Так уж сложилась моя жизнь, что до сих пор мне в компьютерные игры играть не приходилось. Ой, вру — раз или два согрешил: была какая-то странная игра, в которой на экране перемещалась тарелка с недоеденной яичницей, и на яичницу эту садились жужжащие мухи, в которых полагалось тыкать вилкой. У вилки имелся оптический прицел, и если в муху удавалось попасть, то наколотое на вилку насекомое смешно задирало лапки, исполняло первые такты из арии Каварадосси — «Мой час пробил, и вот я умираю» — и укладывалось на краю тарелки.
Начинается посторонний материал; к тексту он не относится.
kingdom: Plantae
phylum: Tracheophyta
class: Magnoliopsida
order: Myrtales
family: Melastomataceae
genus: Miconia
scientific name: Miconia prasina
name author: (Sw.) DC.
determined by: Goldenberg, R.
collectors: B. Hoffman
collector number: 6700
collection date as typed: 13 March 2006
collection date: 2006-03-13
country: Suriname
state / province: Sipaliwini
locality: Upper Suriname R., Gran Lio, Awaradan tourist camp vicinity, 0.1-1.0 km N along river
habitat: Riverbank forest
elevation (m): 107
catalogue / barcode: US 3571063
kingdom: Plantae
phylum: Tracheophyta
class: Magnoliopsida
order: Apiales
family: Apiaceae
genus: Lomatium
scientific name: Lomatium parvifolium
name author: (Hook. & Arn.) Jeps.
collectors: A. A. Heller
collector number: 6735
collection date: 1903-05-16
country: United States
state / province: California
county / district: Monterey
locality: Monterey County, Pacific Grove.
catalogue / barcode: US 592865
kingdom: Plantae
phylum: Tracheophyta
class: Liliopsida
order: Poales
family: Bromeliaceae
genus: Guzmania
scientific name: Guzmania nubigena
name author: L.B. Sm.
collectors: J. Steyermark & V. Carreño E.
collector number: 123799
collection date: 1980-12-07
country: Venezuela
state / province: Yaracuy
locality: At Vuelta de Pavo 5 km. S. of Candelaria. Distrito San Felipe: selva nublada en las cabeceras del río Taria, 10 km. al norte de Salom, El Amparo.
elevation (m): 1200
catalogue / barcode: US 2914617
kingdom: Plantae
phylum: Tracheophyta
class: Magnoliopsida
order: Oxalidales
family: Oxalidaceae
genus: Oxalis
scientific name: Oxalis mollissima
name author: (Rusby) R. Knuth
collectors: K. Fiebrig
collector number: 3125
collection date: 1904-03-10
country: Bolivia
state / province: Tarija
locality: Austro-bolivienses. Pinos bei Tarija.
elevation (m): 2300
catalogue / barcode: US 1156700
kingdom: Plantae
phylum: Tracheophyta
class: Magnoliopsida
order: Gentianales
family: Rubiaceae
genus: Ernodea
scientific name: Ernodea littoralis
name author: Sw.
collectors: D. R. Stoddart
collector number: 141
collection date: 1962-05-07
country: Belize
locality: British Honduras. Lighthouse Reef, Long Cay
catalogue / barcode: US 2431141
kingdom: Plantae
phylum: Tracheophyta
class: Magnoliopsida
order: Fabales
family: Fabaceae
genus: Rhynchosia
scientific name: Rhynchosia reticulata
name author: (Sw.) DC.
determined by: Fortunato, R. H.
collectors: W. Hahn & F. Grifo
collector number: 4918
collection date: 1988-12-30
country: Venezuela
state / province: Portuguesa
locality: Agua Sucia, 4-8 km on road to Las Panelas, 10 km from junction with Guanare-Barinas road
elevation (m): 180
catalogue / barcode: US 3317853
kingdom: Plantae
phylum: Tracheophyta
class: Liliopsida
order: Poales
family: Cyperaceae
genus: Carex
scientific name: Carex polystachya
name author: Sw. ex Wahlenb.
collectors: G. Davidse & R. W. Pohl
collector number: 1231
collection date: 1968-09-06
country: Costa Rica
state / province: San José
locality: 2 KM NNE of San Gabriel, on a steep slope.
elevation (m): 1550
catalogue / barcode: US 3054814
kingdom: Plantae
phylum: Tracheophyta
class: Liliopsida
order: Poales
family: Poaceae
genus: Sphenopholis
При промахе же раздавался противный скрежет, вилка скручивалась штопором, и надо было зацепить мышкой одну из золотых монет в нижней левой части экрана, перетащить ее к кожаному мешку и опустить в него, тогда испорченная вилка выправлялась и можно было продолжать охоту. После убийства десяти мух запас золотых монет со звоном пополнялся, происходил переход на новый уровень, увеличивалась скорость полета тарелки, а движения насекомых становились все более и более хаотичными.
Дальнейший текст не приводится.